Если учесть все это, то вопрос о «доказательствах от Писания» решается сам собой; уже в одном предсмертном возгласе Иисуса «Боже Мой, Боже Мой! для чего Ты Меня оставил?» (Мк 15. 34) тайна сошествия Иисуса во ад делается явственной как от яркой молнии, блеснувшей в ночи. Не забудем еще, что эти слова Распятого суть начало молитвы Израиля (Пс 21. 2), в которой с потрясающей силой выражены нужда и надежда этого избранного Богом и именно потому столь глубоко (на вид) Им оставленного народа. Эта молитва, взывающая из глубочайшей нужды и мрака, заканчивается хвалой величию Божию. И это также присутствует в возгласе Иисуса, который Эрнст Кеземан назвал молитвой из ада, установлением Первой Заповеди в пустыне кажущегося отсутствия Бога: «Сын сохраняет веру даже тогда, когда, казалось бы, вера стала бессмысленной и земная реальность свидетельствует об отсутствующем Боге, о Котором не случайно говорят первый разбойник и потешающаяся толпа. Возглас Его — не о жизни и не о продолжении жизни, не о Себе Самом, но об Отце.
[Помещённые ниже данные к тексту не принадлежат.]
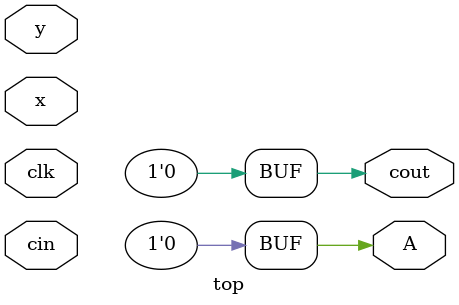
<source format=v>
module top
(
 input x,
 input y,
 input cin,
 input clk,

 output reg A,
 output reg cout
 );

 initial begin
    A = 0;
    cout = 0;
 end

`ifndef BUG
 assign    A =  y + cin;
 assign   cout =  y + A;

`else
assign {cout,A} =  cin - y * x;
`endif

endmodule

</source>
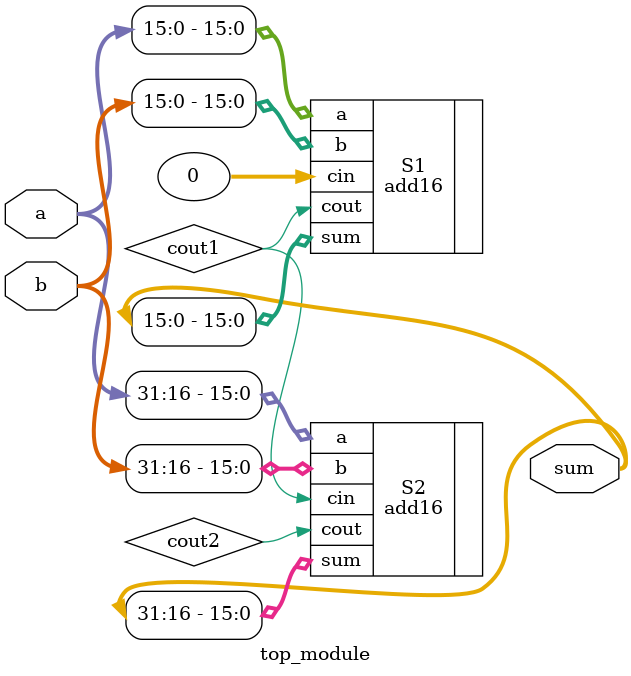
<source format=v>
module top_module (input [31:0] a, b,
			 output [31:0] sum);
	
	wire cout1, cout2;
	add16 S1 (.a(a[15:0]), .b(b[15:0]), .cin(0), .sum(sum[15:0]), .cout(cout1));
	add16 S2 (.a(a[31:16]), .b(b[31:16]), .cin(cout1), .sum(sum[31:16]), .cout(cout2));
endmodule
</source>
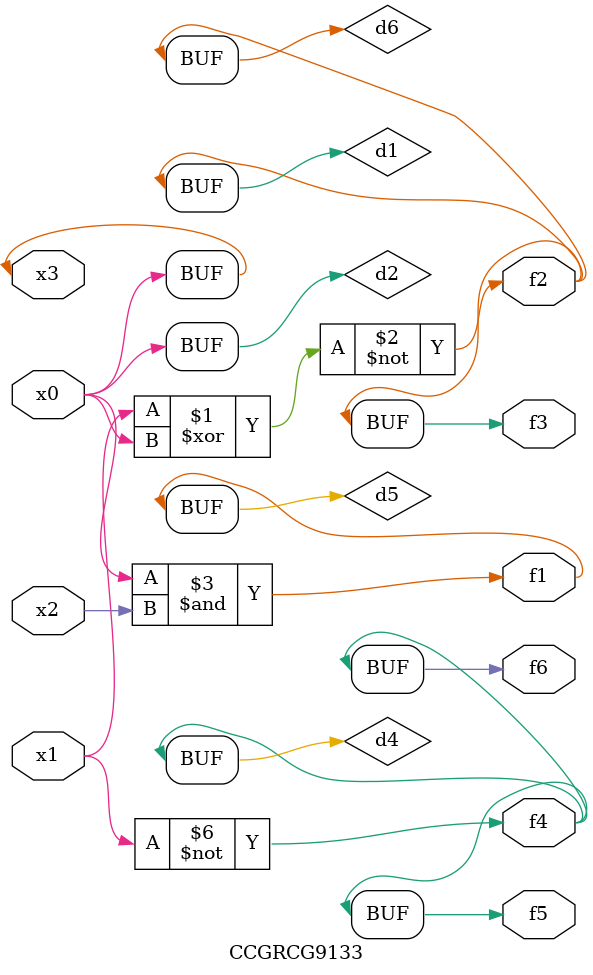
<source format=v>
module CCGRCG9133(
	input x0, x1, x2, x3,
	output f1, f2, f3, f4, f5, f6
);

	wire d1, d2, d3, d4, d5, d6;

	xnor (d1, x1, x3);
	buf (d2, x0, x3);
	nand (d3, x0, x2);
	not (d4, x1);
	nand (d5, d3);
	or (d6, d1);
	assign f1 = d5;
	assign f2 = d6;
	assign f3 = d6;
	assign f4 = d4;
	assign f5 = d4;
	assign f6 = d4;
endmodule

</source>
Возглас Его противостоит реальности всего мира». Нужно ли еще спрашивать, каким должно быть поклонение в наше время мрака? Каким еще оно может быть, если не зовом из глубины, вместе с Господом, «сошедшим во ад» и утвердившим близость Бога в самом сердце богооставленности ?
Попытаемся теперь подойти к нашей тайне еще с другой стороны; она многогранна, и один подход не может ее достаточно осветить. Рассмотрим одно экзегетическое утверждение. Говорят, что в нашем Символе «ад» есть всего лишь неверный перевод слова «шеол» (греч. «аид»), которым евреи обозначали состояние после смерти, смутно представляя его себе как некое призрачное существование, скорее небытие чем бытие. Соответственно, в своем изначальном смысле наш тезис означал только то, что Иисус вступил в шеол — то есть по-просту, умер. Вообще говоря, это может быть, и верно. Однако еще вопрос, становится ли тогда тема проще и менее таинственной. Я полагаю, что именно теперь-то и раскрывается подлинная проблема: смерть; и что же совершается, когда кто-то умирает, испытывает смертный жребий. И все мы должны признать, что этот вопрос ставит нас в затруднение. Никто не знает по-настоящему, ибо все мы живем по эту сторону смерти, и не вкусили еще смертного опыта. Но, может быть, мы бы могли насколько-то приблизиться к этому, обратившись к крестному возгласу Иисуса, в котором, как мы нашли, выражена квинтэссенция того, что понимается под сошествием во ад, сопричастием смертному жребию человека. Как и в Гефсиманском Саду, в той последней молитве Иисуса главною сущностью Его Страстей выступает не физическое страдание, но радикальное одиночество и полнейшая покинутость. В конечном итоге, за этим обнаруживается попросту бездна человеческого одиночества, то обстоятельство, что в глубине своей внутренней жизни каждый человек совершенно одинок. Это одиночество, которое всячески маскируют, но которое, тем не менее, составляет истинный удел человека, означает также глубочайшее противоречие в самой природе человека, который не может быть один, а нуждается в совместном существовании. Поэтому одиночество есть царство страха, корни которого — в конечности человека как существа, которое должно быть — но сталкивается с невозможностью этого.